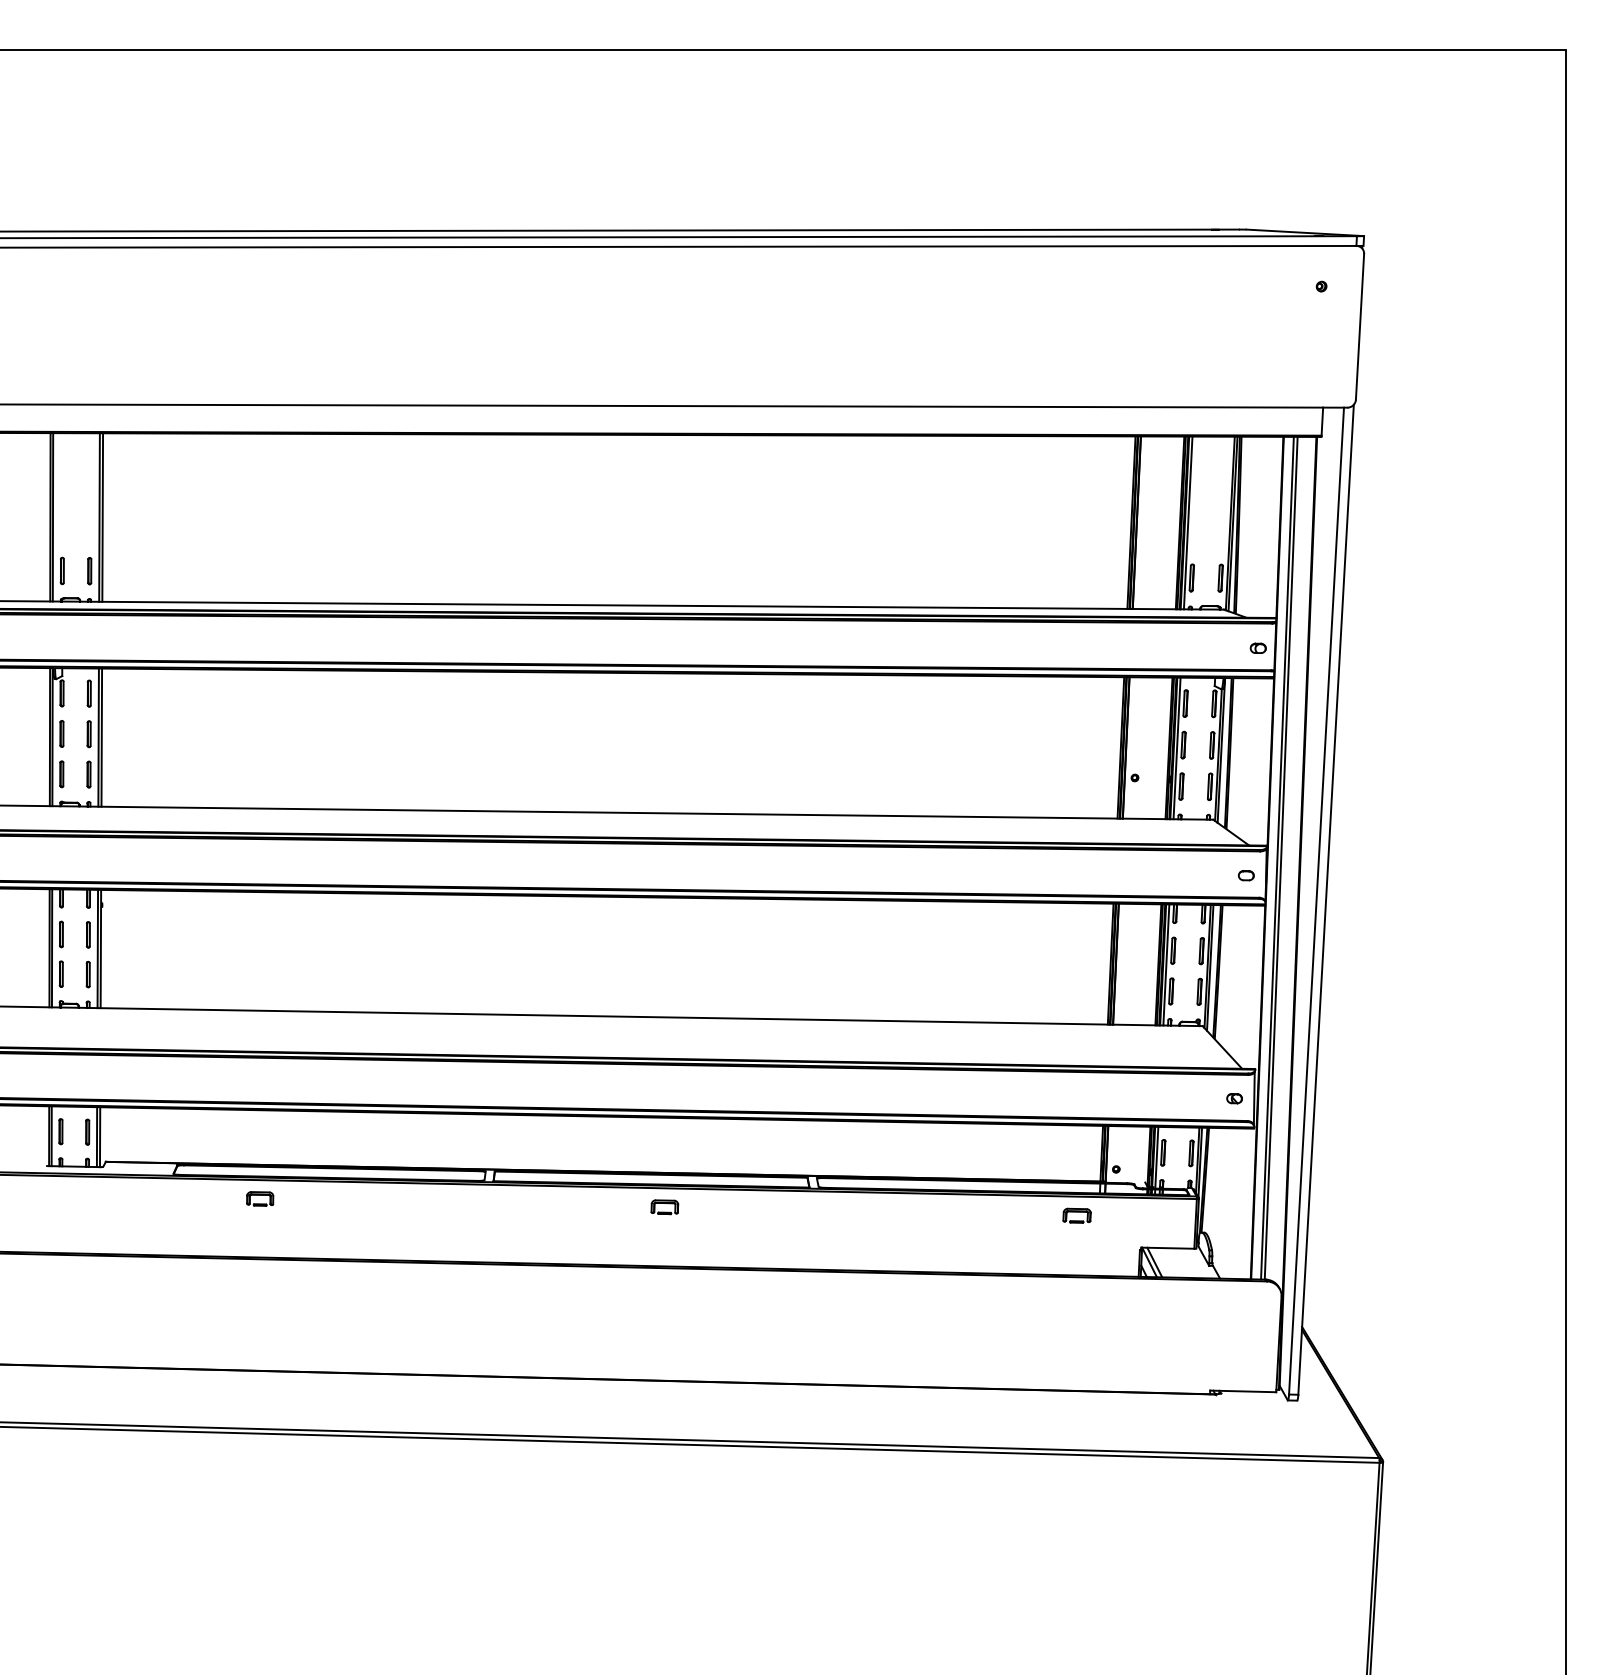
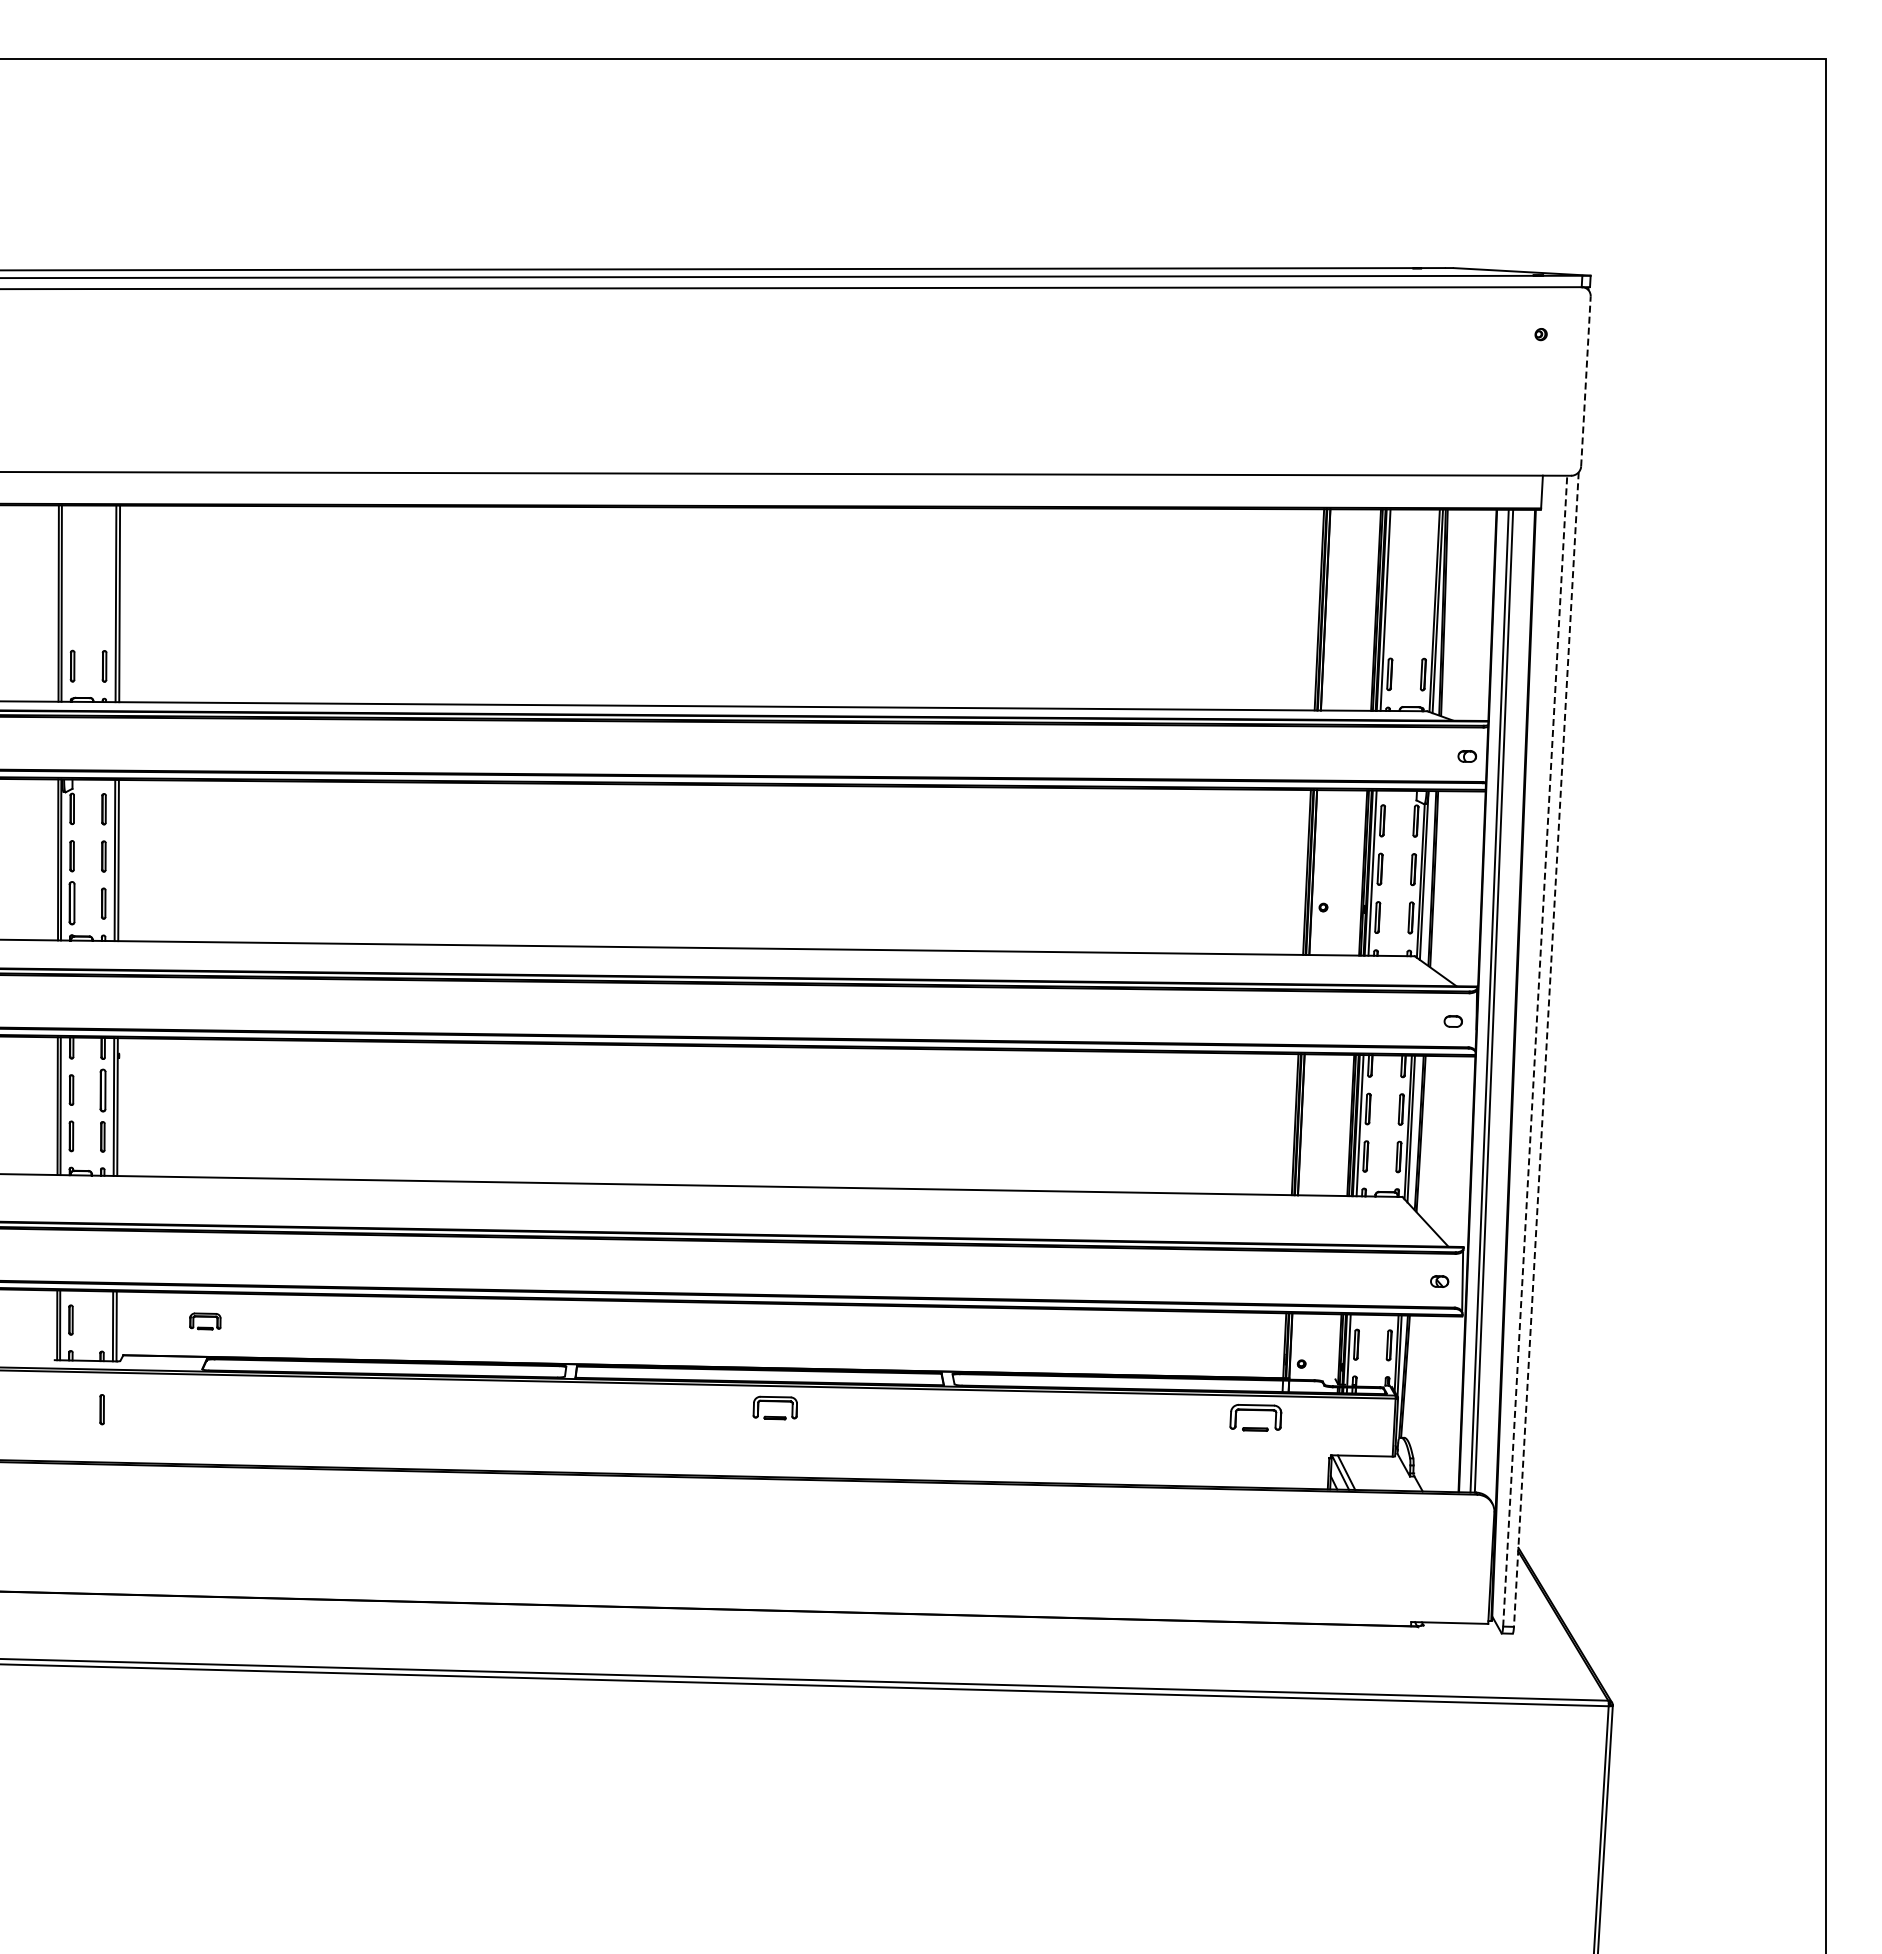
line: (1359, 326) -> (1585, 381), solid -> dashed
part: (61, 774) -> (71, 903), size x1.4
line: (1316, 900) -> (1535, 1050), solid -> dashed
line: (1326, 900) -> (1546, 1050), solid -> dashed
part: (87, 934) -> (102, 1090), size x1.4
part: (87, 1132) -> (101, 1409), moved
part: (260, 1198) -> (205, 1321), moved
part: (664, 1207) -> (774, 1408), size x1.4
part: (1076, 1216) -> (1255, 1418), size x1.6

○ ○ ○ ○ ○

**TASK ITEM**. Go to the line in the listing above that has "part: (87, 1132) -> (101, 1409), moved" in it. Set down that line and each one after it, exactly.

**TASK SOLUTION**.
part: (87, 1132) -> (101, 1409), moved
part: (260, 1198) -> (205, 1321), moved
part: (664, 1207) -> (774, 1408), size x1.4
part: (1076, 1216) -> (1255, 1418), size x1.6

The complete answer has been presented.